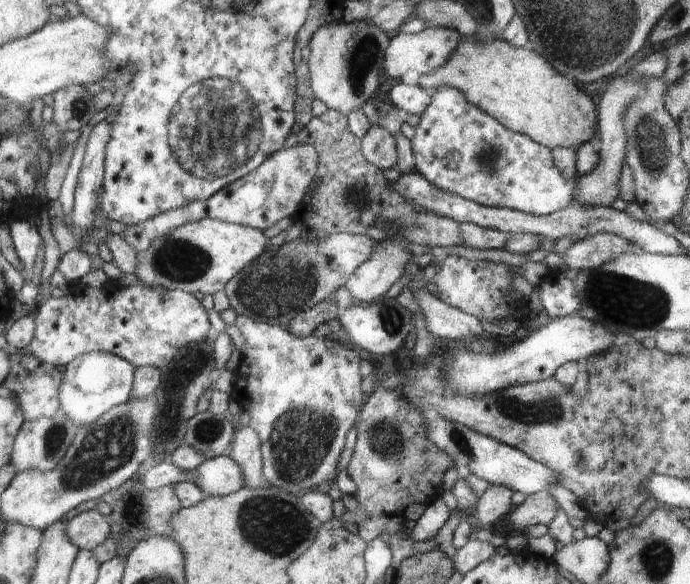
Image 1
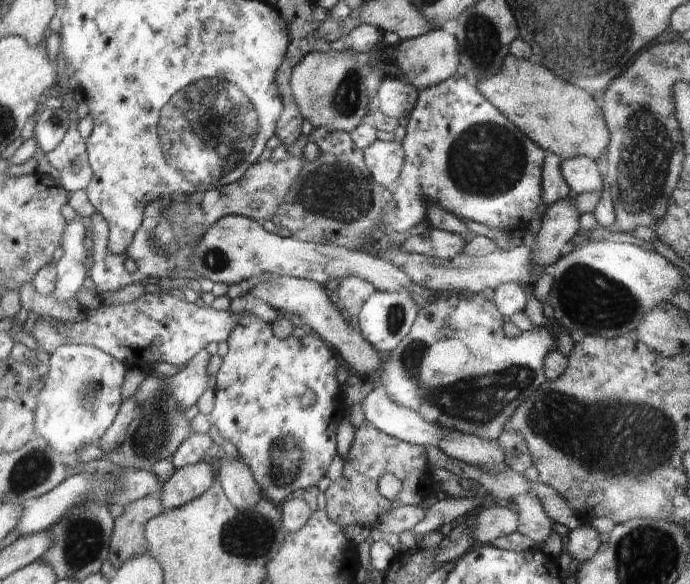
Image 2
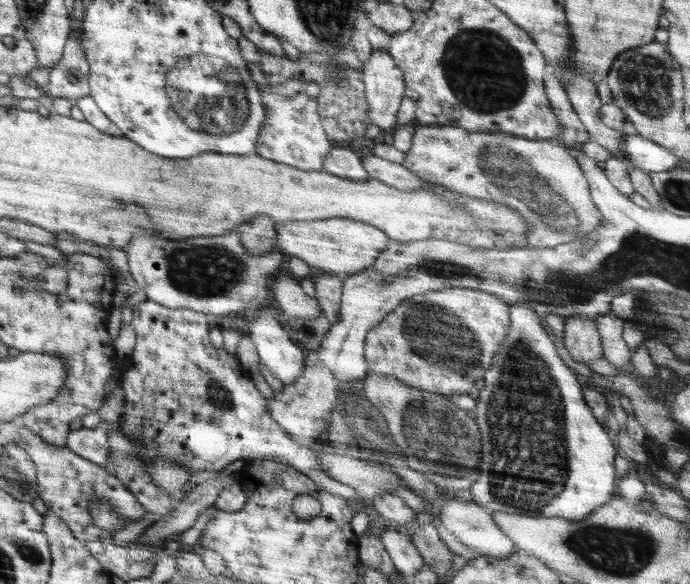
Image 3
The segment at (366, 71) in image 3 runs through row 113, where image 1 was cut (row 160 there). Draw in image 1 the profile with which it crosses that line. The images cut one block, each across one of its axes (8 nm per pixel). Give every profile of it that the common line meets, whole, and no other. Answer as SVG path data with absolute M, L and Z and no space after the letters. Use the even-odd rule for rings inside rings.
M374 124L361 140L362 152L368 162L381 171L395 167L398 158L397 144L390 132Z

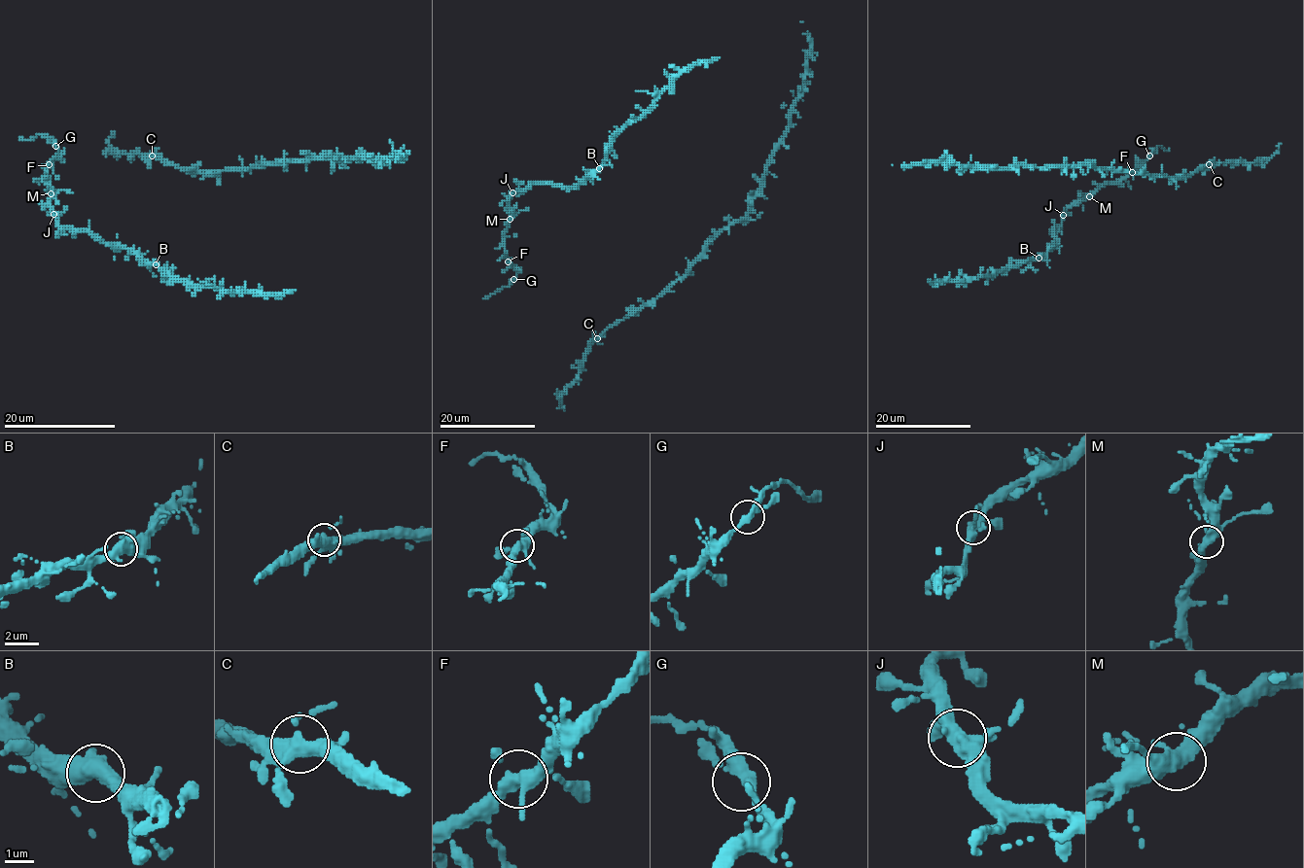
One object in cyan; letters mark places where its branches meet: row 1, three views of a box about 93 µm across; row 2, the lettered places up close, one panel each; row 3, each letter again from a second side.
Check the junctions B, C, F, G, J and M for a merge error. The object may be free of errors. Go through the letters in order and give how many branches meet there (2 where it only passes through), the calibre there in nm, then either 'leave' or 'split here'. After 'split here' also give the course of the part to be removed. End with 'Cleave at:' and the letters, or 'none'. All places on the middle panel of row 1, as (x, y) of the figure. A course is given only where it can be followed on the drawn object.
B: 3 branches meet; 400 nm thick; leave
C: 4 branches meet; 400 nm thick; leave
F: 4 branches meet; 360 nm thick; leave
G: 3 branches meet; 320 nm thick; leave
J: 5 branches meet; 380 nm thick; leave
M: 3 branches meet; 400 nm thick; leave
Cleave at: none

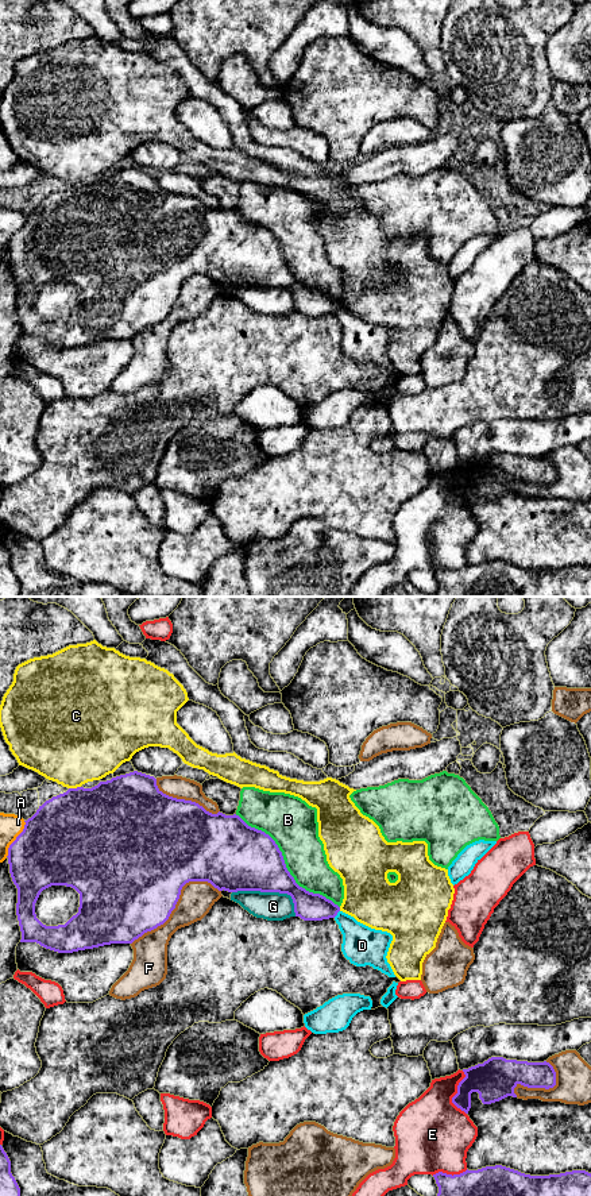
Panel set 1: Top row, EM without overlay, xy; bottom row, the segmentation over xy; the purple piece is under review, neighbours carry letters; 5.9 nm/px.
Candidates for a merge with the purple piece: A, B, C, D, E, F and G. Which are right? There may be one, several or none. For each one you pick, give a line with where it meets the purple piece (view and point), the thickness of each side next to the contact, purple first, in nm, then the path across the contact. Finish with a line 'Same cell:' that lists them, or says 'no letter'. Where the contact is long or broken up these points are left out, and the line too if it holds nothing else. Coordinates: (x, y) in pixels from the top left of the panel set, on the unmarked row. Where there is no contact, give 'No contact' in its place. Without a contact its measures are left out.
Same cell: no letter

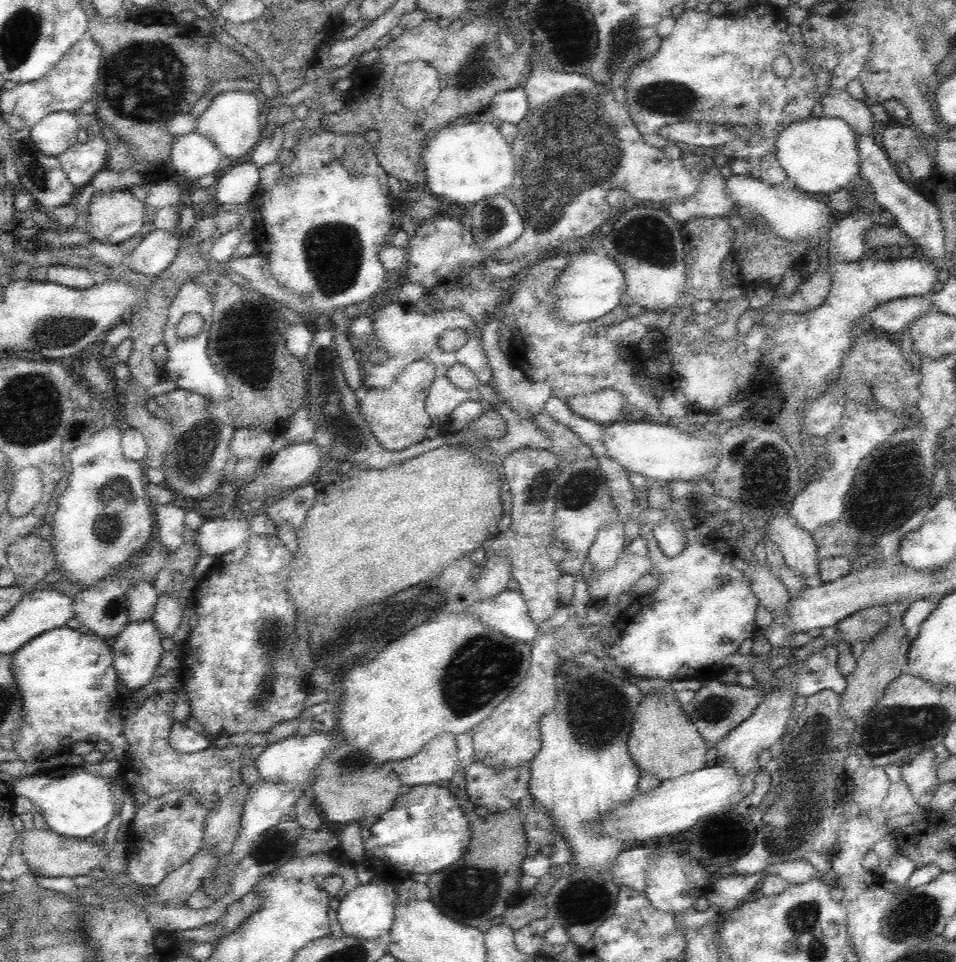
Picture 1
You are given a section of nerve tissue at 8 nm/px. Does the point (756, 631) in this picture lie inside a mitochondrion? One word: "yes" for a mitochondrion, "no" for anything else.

▶ [Task to carry out]:
The answer is the full listing above, reproduced character for character, minus its images.

▶ [Solution]:
Image 1
Image 2
Image 3
The segment at (366, 71) in image 3 runs through row 113, where image 1 was cut (row 160 there). Draw in image 1 the profile with which it crosses that line. The images cut one block, each across one of its axes (8 nm per pixel). Give every profile of it that the common line meets, whole, and no other. Answer as SVG path data with absolute M, L and Z and no space after the letters. Use the even-odd rule for rings inside rings.
M374 124L361 140L362 152L368 162L381 171L395 167L398 158L397 144L390 132Z

One object in cyan; letters mark places where its branches meet: row 1, three views of a box about 93 µm across; row 2, the lettered places up close, one panel each; row 3, each letter again from a second side.
Check the junctions B, C, F, G, J and M for a merge error. The object may be free of errors. Go through the letters in order and give how many branches meet there (2 where it only passes through), the calibre there in nm, then either 'leave' or 'split here'. After 'split here' also give the course of the part to be removed. End with 'Cleave at:' and the letters, or 'none'. All places on the middle panel of row 1, as (x, y) of the figure. A course is given only where it can be followed on the drawn object.
B: 3 branches meet; 400 nm thick; leave
C: 4 branches meet; 400 nm thick; leave
F: 4 branches meet; 360 nm thick; leave
G: 3 branches meet; 320 nm thick; leave
J: 5 branches meet; 380 nm thick; leave
M: 3 branches meet; 400 nm thick; leave
Cleave at: none

Panel set 1: Top row, EM without overlay, xy; bottom row, the segmentation over xy; the purple piece is under review, neighbours carry letters; 5.9 nm/px.
Candidates for a merge with the purple piece: A, B, C, D, E, F and G. Which are right? There may be one, several or none. For each one you pick, give a line with where it meets the purple piece (view and point), the thickness of each side next to the contact, purple first, in nm, then the path across the contact. Finish with a line 'Same cell:' that lists them, or says 'no letter'. Where the contact is long or broken up these points are left out, and the line too if it holds nothing else. Coordinates: (x, y) in pixels from the top left of the panel set, on the unmarked row. Where there is no contact, give 'No contact' in its place. Without a contact its measures are left out.
Same cell: no letter

Picture 1
You are given a section of nerve tissue at 8 nm/px. Does the point (756, 631) in this picture lie inside a mitochondrion? One word: "yes" for a mitochondrion, "no" for anything else.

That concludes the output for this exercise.